-- Data for review follows --

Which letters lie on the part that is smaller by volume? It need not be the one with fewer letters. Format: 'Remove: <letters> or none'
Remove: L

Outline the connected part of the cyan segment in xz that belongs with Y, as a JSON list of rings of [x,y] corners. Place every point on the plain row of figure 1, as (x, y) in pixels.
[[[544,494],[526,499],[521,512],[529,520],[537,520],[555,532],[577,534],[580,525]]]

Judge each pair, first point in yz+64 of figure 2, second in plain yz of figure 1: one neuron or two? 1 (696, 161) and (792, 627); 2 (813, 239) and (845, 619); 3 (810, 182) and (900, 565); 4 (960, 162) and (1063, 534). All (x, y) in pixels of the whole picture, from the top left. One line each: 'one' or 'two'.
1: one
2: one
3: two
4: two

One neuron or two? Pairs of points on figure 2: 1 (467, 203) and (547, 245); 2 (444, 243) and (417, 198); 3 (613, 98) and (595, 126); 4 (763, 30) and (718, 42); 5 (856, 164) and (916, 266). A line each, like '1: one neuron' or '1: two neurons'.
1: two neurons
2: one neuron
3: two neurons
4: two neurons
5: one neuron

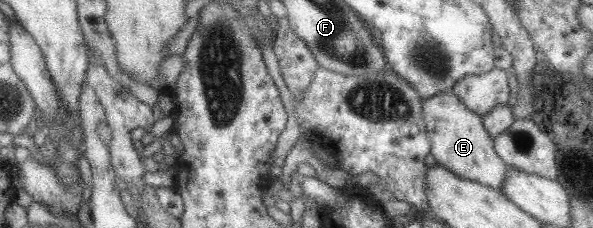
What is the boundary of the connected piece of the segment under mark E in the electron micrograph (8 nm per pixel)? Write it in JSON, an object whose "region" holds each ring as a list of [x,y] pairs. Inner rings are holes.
{"region":[[[452,90],[423,99],[422,105],[430,139],[430,154],[436,159],[436,163],[463,179],[479,181],[491,189],[501,191],[509,166],[494,151],[493,138],[485,129],[482,116],[463,105],[463,101]]]}

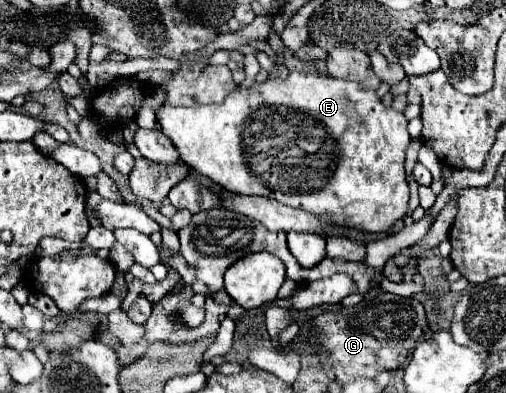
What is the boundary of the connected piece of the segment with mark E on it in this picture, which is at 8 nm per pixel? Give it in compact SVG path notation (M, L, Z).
M290 70L288 80L268 80L262 84L252 84L250 88L236 88L232 94L226 96L222 104L214 106L192 106L192 108L172 108L172 106L162 106L156 112L158 124L170 140L174 140L174 146L178 148L182 160L192 166L196 172L208 176L212 182L218 186L238 192L238 194L250 194L250 196L270 196L286 206L292 208L302 208L314 216L326 216L330 224L342 224L342 226L352 226L364 232L388 232L392 224L408 214L408 200L410 200L410 188L406 182L406 172L404 172L404 152L406 146L410 144L410 134L406 130L408 120L404 118L402 112L396 112L394 108L386 108L380 98L376 96L374 90L364 90L358 88L358 84L350 80L338 80L332 76L320 78L314 74L304 74L298 70Z

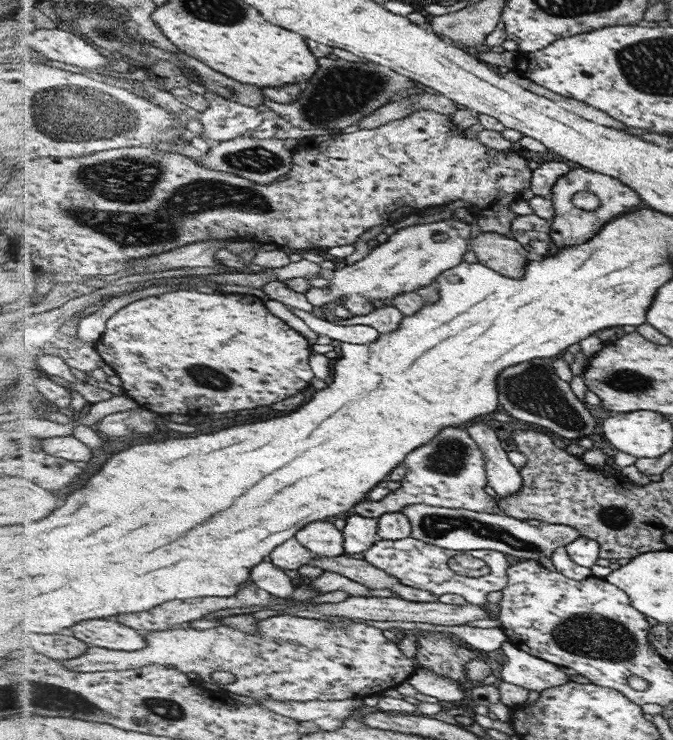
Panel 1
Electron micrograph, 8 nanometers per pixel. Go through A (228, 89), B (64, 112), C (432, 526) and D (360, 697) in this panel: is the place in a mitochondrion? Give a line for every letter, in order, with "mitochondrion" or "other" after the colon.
A: mitochondrion
B: mitochondrion
C: mitochondrion
D: other

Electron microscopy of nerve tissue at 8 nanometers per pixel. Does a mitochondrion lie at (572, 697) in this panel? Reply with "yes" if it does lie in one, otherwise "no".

-- Data for review concluded --

_Your instructions_
Starting at the line that contains "rings are holes.", output every line through the end of the data, both ends included, and nothing else; pictures stay out.

_Solution_
What is the boundary of the connected piece of the segment under mark E in the electron micrograph (8 nm per pixel)? Write it in JSON, an object whose "region" holds each ring as a list of [x,y] pairs. Inner rings are holes.
{"region":[[[452,90],[423,99],[422,105],[430,139],[430,154],[436,159],[436,163],[463,179],[479,181],[491,189],[501,191],[509,166],[494,151],[493,138],[485,129],[482,116],[463,105],[463,101]]]}

What is the boundary of the connected piece of the segment with mark E on it in this picture, which is at 8 nm per pixel? Give it in compact SVG path notation (M, L, Z).
M290 70L288 80L268 80L262 84L252 84L250 88L236 88L232 94L226 96L222 104L214 106L192 106L192 108L172 108L172 106L162 106L156 112L158 124L170 140L174 140L174 146L178 148L182 160L192 166L196 172L208 176L212 182L218 186L238 192L238 194L250 194L250 196L270 196L286 206L292 208L302 208L314 216L326 216L330 224L342 224L342 226L352 226L364 232L388 232L392 224L408 214L408 200L410 200L410 188L406 182L406 172L404 172L404 152L406 146L410 144L410 134L406 130L408 120L404 118L402 112L396 112L394 108L386 108L380 98L376 96L374 90L364 90L358 88L358 84L350 80L338 80L332 76L320 78L314 74L304 74L298 70Z

Panel 1
Electron micrograph, 8 nanometers per pixel. Go through A (228, 89), B (64, 112), C (432, 526) and D (360, 697) in this panel: is the place in a mitochondrion? Give a line for every letter, in order, with "mitochondrion" or "other" after the colon.
A: mitochondrion
B: mitochondrion
C: mitochondrion
D: other

Electron microscopy of nerve tissue at 8 nanometers per pixel. Does a mitochondrion lie at (572, 697) in this panel? Reply with "yes" if it does lie in one, otherwise "no".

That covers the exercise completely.